Além disso, a Alemanha considera que o Império Áustro-Húngaro saiu enfraquecido dos conflitos balcânicos e que a Rússia está mais forte. Em Berlim, o Estado-Maior, que vê uma guerra europeia como inevitável, reforça o seu Exército em 1913 com 300.000 homens. Essa iniciativa leva a França a estender o serviço militar para três anos com o objetivo de manter um relativo equilíbrio de forças.

De ambos os lados, "o momento era de discursos nacionalistas, cheios de angústia, por medo de serem surpreendidos pelo outro", resume o historiador alemão Gerd Krumeich, professor da Universidade Heinrich-Heine de Dusseldorf.

"Havia elementos de tensão, mas também capacidade de administrar crises", afirma Nicolas Offenstadt, professor da Universidade de Paris-La Sorbonne.

As correntes pacifistas se mantêm fortes em todas as partes, mas, mesmo assim, não conseguem eliminar a ideia de "união sagrada", que na França, na Alemanha, no Reino Unido e na Rússia fará com que os líderes e a opinião pública adiram à guerra um ano depois.

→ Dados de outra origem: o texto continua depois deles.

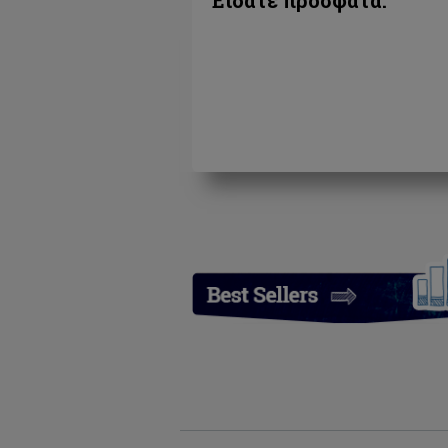
Είδατε πρόσφατα:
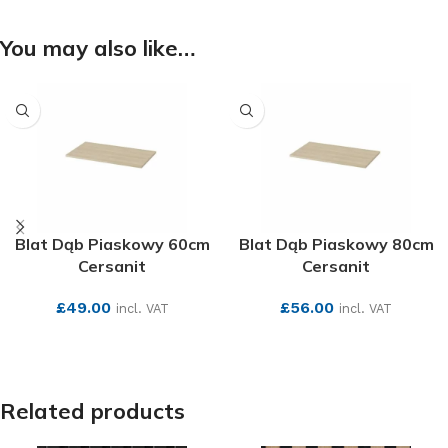
You may also like…
Blat Dąb Piaskowy 60cm
Blat Dąb Piaskowy 80cm
Cersanit
Cersanit
£
49.00
£
56.00
incl. VAT
incl. VAT
SEE MORE
SEE MORE
Related products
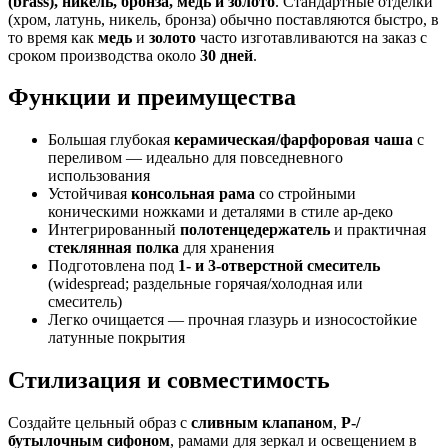
(brass), никель, бронза, медь и золото
. Стандартные отделки
(хром, латунь, никель, бронза) обычно поставляются быстро, в
то время как
медь
и
золото
часто изготавливаются на заказ с
сроком производства около
30 дней
.
Функции и преимущества
Большая глубокая
керамическая/фарфоровая чаша
с
переливом — идеально для повседневного
использования
Устойчивая
консольная рама
со стройными
коническими ножками и деталями в стиле ар-деко
Интегрированный
полотенцедержатель
и практичная
стеклянная полка
для хранения
Подготовлена под
1- и 3-отверстной смеситель
(widespread; раздельные горячая/холодная или
смеситель)
Легко очищается — прочная глазурь и износостойкие
латунные покрытия
Стилизация и совместимость
Создайте цельный образ с
сливным клапаном
,
P-/
бутылочным сифоном
, рамами для зеркал и освещением в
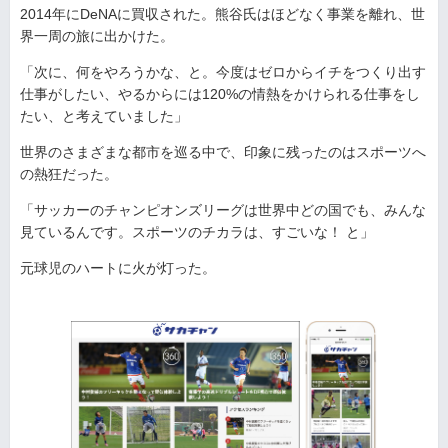
2014年にDeNAに買収された。熊谷氏はほどなく事業を離れ、世
界一周の旅に出かけた。
「次に、何をやろうかな、と。今度はゼロからイチをつくり出す
仕事がしたい、やるからには120%の情熱をかけられる仕事をし
たい、と考えていました」
世界のさまざまな都市を巡る中で、印象に残ったのはスポーツへ
の熱狂だった。
「サッカーのチャンピオンズリーグは世界中どの国でも、みんな
見ているんです。スポーツのチカラは、すごいな！ と」
元球児のハートに火が灯った。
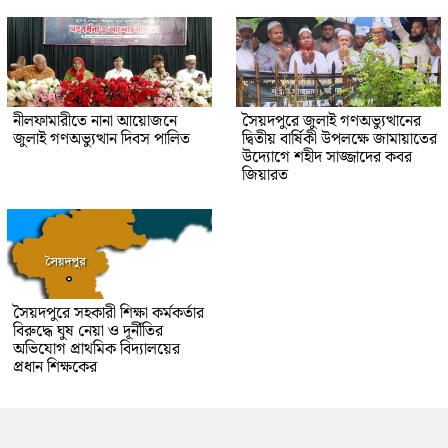
নীলফামারীতে নানা আয়োজনে
সৈয়দপুরে জুলাই গণঅভ্যুত্থানের
জুলাই গণঅভ্যুত্থান দিবস পালিত
দ্বিতীয় বার্ষিকী উপলক্ষে জামায়াতের
উদ্যোগে শহীদ সাজ্জাদের কবর
জিয়ারত
সৈয়দপুরে সহকারী শিক্ষা কর্মকর্তার
বিরুদ্ধে ঘুষ নেয়া ও দূর্নীতির
অভিযোগ প্রাথমিক বিদ্যালয়ের
প্রধান শিক্ষকের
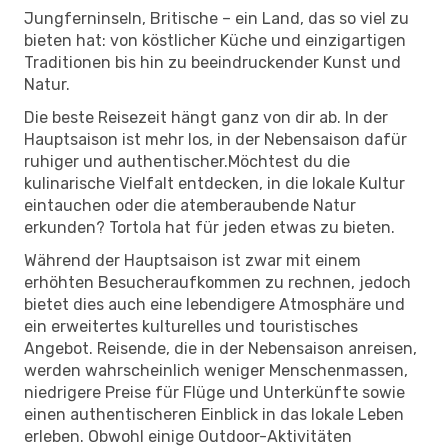
Jungferninseln, Britische – ein Land, das so viel zu
bieten hat: von köstlicher Küche und einzigartigen
Traditionen bis hin zu beeindruckender Kunst und
Natur.
Die beste Reisezeit hängt ganz von dir ab. In der
Hauptsaison ist mehr los, in der Nebensaison dafür
ruhiger und authentischer.Möchtest du die
kulinarische Vielfalt entdecken, in die lokale Kultur
eintauchen oder die atemberaubende Natur
erkunden? Tortola hat für jeden etwas zu bieten.
Während der Hauptsaison ist zwar mit einem
erhöhten Besucheraufkommen zu rechnen, jedoch
bietet dies auch eine lebendigere Atmosphäre und
ein erweitertes kulturelles und touristisches
Angebot. Reisende, die in der Nebensaison anreisen,
werden wahrscheinlich weniger Menschenmassen,
niedrigere Preise für Flüge und Unterkünfte sowie
einen authentischeren Einblick in das lokale Leben
erleben. Obwohl einige Outdoor-Aktivitäten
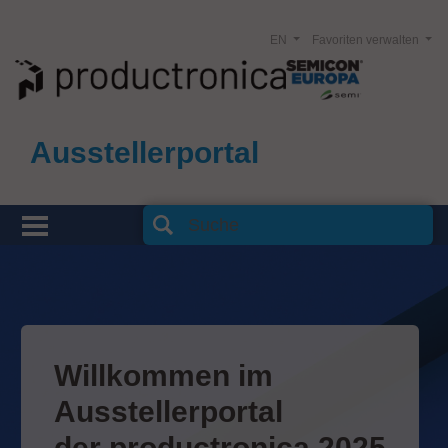
EN
Favoriten verwalten
Ausstellerportal
Willkommen im
Ausstellerportal
der productronica 2025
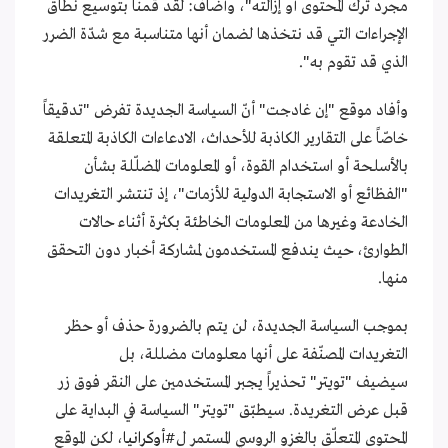
مجرد ترك المحتوى أو إزالته"، وأضاف: لقد قمنا بتوسيع نطاق
الإجراءات التي قد نتخذها لضمان أنها متناسبة مع شدّة الضرر
الذي قد تقوم به".
وأفاد موقع "إن غادجت" أنّ السياسة الجديدة تفرض "تدقيقاً
خاصّاً على التقارير الكاذبة للأحداث، الادعاءات الكاذبة المتعلقة
بالأسلحة أو استخدام القوة، أو المعلومات المضلّلة بشأن
"الفظائع أو الاستجابة الدولية للأزمات"، إذ تنتشر التغريدات
الخادعة وغيرها من المعلومات الخاطئة بكثرة أثناء حالات
الطوارئ، حيث يندفع المستخدمون لمشاركة أخبار دون التحقق
منها.
بموجب السياسة الجديدة، لن يتم بالضرورة حذف أو حظر
التغريدات المصنّفة على أنها معلومات مضللة، بل
سيضيف "تويتر" تحذيراً يجبر المستخدمين على النقر فوق زر
قبل عرض التغريدة. سيطبّق "تويتر" السياسة في البداية على
المحتوى المتعلّق بالغزو الروسي المستمر ل
#أوكرانيا
، لكن الموقع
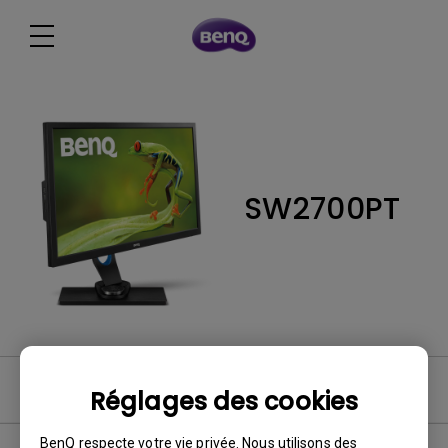
SW2700PT
FAQ vidéo
Réglages des cookies
BenQ respecte votre vie privée. Nous utilisons des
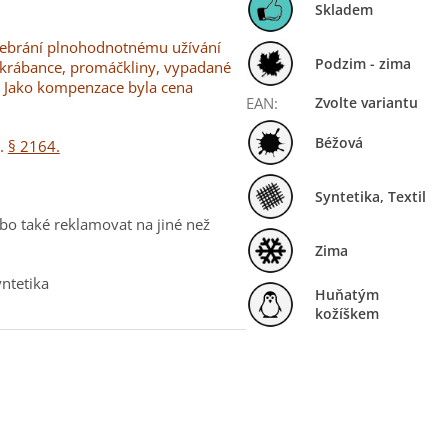
Skladem
 nebrání plnohodnotnému užívání
Podzim - zima
škrábance, promáčkliny, vypadané
. Jako kompenzace byla cena
EAN
:
Zvolte variantu
Béžová
b.
§ 2164.
Syntetika, Textil
bo také reklamovat na jiné než
Zima
yntetika
Huňatým
kožíškem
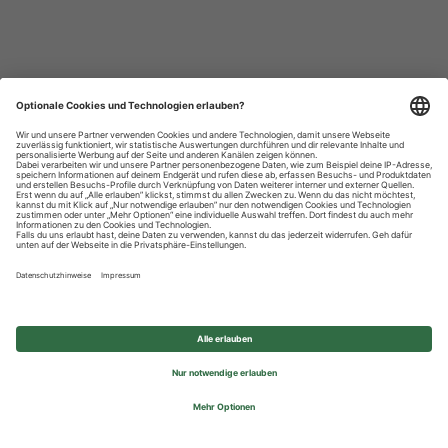
Datenschutzhinweise
Impressum
Privatsphäre-Einstellungen
© 2026 REWE Group - All rights reserved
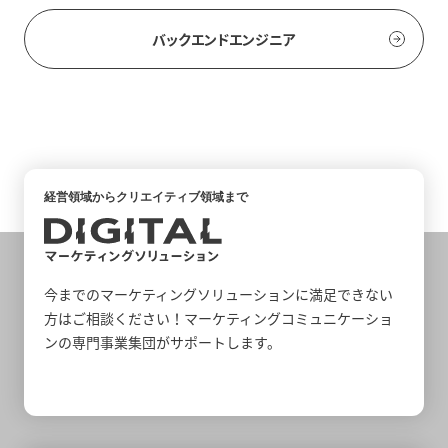
バックエンドエンジニア
経営領域からクリエイティブ領域まで
今までのマーケティングソリューションに満足できない
方はご相談ください！マーケティングコミュニケーショ
ンの専門事業集団がサポートします。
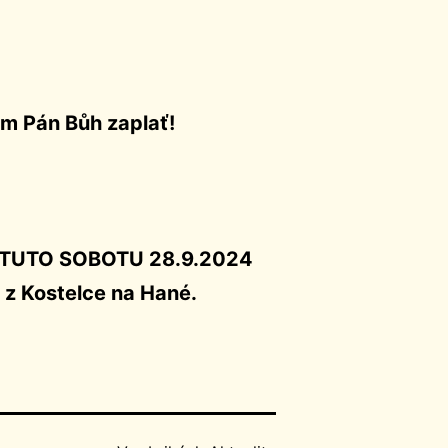
Pán Bůh zaplať!
uť TUTO SOBOTU 28.9.2024
 z Kostelce na Hané.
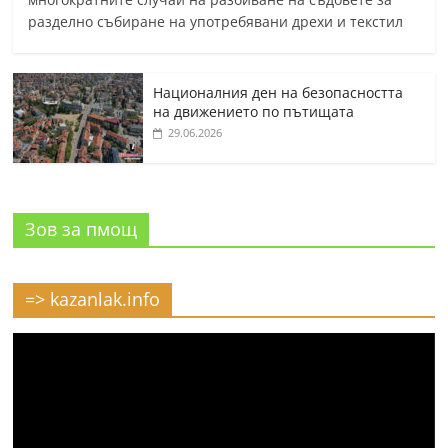
разделно събиране на употребявани дрехи и текстил
Националния ден на безопасността
на движението по пътищата
29.06.2026
Зов за пмощ
=> kazanlak.info
Видео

O ano de 1914 começa em meio a um ambiente de apaziguamento.

A faísca de Sarajevo

Mas o sistema da alianças do bloco costurado ao longo dos anos se fortalece. E ele corre o risco de ser acionado ao mínimo incidente. Os aliados devem automaticamente dar assistência uns aos outros em caso de agressão.

A partir de então, resta apenas uma faísca. Ao atirar, no dia 28 de junho em Sarajevo, no arquiduque Francisco Ferdinando, herdeiro ao trono do Império Áustro-Húngaro, o sérvio Gavrilo Princip sela o destino da Europa.

Os líderes europeus tentam evitar um conflito até o fim, como em 1912 e 1913. Mas a guerra pega os povos de surpresa em um mundo onde a informação atinge somente uma parcela ainda limitada das pessoas.

No entanto, multiplicando os erros de análise, eles movimentam a engrenagem: a Áustria-Hungria, estimulada pela Alemanha, intervém contra a Sérvia pensando em restabelecer sua autoridade na região. A Rússia então se mobiliza: ela espera ajudar sua protegida eslava intimidando os austro-húngaros. Mas só provoca a mobilização simultânea de seu aliado francês e de uma Alemanha obcecada pela ideia de um conflito inevitável entre grandes potências.

Nada mais pode impedir a guerra que eclode no dia 3 de agosto, mas nenhum estrategista consegue imaginar a amplidão.

Foto tirada em 28 de junho de 1914 mostra o o arquiduque Francisco Ferdinando, herdeiro ao trono do Império Áustro-Húngaro, deixando a sede da prefeitura de Sarajevo, minutos antes de ser assassinado pelo sérvio Gavrilo Princip

"É preciso lembrar que os soldados não esperavam uma guerra mundial", ressalta Nicolas Offenstadt. "Eles não achavam que iam para a morte nas condições que teriam que enfrentar, e muitos acreditavam que estariam de volta depois de algumas semanas ou alguns meses".

As ilusões rapidamente vão pelos ares. E todo o planeta será afetado pelo primeiro conflito em escala global.